“We are heading towards the biggest (and most expensive) celebration of elite sport – the summer Olympics (in the Brazilian winter) – where many will mention Sport Diplomacy as a sport asset in today’s world. I would, however, make the point that grassroots sport with its people-to-people approach, has a major contribution to offer when it comes to public diplomacy. And seen from my perspective the people-to-people approach is what the world of today needs,” he says.
The 40-page publication twists and turns through today’s complex issues in sport, including its power, “soft power”, autonomy, legal implications and, not least, the role of civil society in driving participation at the grassroots.
Kirkeby’s comment, on page 28 in both French and English, The diplomatic power of civil society shows how grassroots sport organisations, as civil society organisations, have a “major” role to play when it comes to diplomacy.
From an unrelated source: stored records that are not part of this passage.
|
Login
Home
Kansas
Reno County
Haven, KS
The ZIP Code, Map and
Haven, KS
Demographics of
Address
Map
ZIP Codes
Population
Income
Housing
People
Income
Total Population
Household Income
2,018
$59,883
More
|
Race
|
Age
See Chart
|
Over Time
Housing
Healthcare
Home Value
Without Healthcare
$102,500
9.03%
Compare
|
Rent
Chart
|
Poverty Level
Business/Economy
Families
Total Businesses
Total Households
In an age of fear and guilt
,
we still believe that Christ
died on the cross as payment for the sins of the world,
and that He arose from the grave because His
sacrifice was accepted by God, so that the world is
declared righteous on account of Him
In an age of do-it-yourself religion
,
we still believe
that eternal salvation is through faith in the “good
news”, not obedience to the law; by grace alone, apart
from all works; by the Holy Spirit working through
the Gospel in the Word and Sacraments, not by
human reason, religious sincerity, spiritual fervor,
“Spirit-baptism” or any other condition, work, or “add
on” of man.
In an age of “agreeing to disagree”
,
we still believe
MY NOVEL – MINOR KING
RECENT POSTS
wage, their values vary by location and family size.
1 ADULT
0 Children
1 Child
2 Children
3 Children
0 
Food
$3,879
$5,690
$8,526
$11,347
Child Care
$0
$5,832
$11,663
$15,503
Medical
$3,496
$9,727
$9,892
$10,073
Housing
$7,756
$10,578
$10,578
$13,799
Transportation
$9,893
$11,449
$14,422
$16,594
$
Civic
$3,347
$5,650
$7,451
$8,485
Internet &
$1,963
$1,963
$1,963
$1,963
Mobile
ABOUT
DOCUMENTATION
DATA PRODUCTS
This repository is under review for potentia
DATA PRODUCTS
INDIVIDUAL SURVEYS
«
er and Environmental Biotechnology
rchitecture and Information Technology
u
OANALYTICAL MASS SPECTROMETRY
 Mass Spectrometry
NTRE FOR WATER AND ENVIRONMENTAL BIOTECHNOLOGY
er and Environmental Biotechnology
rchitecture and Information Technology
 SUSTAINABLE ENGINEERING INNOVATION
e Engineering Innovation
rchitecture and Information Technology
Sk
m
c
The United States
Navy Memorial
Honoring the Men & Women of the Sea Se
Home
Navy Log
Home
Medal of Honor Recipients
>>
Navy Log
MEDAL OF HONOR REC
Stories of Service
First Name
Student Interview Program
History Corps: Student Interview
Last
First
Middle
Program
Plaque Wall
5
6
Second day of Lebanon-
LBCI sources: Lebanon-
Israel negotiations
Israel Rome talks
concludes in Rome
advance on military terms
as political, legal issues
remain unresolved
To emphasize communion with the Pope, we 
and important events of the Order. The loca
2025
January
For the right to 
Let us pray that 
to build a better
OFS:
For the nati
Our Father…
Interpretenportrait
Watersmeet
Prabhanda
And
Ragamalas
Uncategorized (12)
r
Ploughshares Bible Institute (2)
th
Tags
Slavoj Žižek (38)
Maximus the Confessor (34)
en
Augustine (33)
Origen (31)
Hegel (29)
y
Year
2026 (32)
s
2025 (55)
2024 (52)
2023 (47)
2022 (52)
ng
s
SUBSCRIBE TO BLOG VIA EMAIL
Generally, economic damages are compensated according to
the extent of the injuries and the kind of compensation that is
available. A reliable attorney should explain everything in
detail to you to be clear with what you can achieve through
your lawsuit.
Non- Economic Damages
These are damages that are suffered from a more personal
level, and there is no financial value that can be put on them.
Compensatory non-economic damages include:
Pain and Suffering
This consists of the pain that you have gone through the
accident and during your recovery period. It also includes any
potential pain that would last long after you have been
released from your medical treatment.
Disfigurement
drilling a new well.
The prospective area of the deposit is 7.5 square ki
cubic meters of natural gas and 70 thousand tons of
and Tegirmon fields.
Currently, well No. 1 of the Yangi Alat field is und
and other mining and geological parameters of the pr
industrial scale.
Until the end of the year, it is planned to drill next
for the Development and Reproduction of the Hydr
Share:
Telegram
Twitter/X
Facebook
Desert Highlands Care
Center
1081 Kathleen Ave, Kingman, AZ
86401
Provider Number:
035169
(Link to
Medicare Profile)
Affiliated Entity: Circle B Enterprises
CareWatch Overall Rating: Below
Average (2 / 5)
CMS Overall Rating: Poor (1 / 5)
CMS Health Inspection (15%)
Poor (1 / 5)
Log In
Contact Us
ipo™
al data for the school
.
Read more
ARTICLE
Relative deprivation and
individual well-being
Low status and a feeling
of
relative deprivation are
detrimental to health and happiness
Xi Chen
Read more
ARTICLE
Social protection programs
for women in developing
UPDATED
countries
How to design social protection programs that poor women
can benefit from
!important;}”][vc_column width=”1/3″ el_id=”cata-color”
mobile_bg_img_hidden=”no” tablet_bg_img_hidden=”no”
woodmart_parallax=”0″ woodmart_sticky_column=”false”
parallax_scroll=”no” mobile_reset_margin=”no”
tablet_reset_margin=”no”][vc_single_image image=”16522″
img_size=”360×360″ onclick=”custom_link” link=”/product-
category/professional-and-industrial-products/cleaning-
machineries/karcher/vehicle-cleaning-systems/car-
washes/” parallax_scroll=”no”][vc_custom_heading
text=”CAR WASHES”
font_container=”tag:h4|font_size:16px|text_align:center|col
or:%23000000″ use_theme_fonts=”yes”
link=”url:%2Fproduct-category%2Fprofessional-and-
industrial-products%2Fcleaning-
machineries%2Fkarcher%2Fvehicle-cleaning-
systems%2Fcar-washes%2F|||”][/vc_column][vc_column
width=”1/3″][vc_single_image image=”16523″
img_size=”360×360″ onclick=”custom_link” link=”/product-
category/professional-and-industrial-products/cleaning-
“The engagement of civil society in solutions to societal challenges and the improvement of life quality is one of the finest elements of European democracy. And from time to time we have to remind each other that the main objective of the European Union is to promote peace and wellbeing among its citizens,” he writes.
“One way to do and secure this is to bring forward, share and expose our finest assets to the outside world – and grassroots sport organisations, with our people-to-people approach, can be a human and powerful tool in that ongoing process.”
When the world puts its “sportlight” on elite sport this month – don’t underestimate grassroots sport and physical activity’s social power in the bigger picture. Find your MOVE, find your way to promote physical activity and make an impact where your community will feel it best.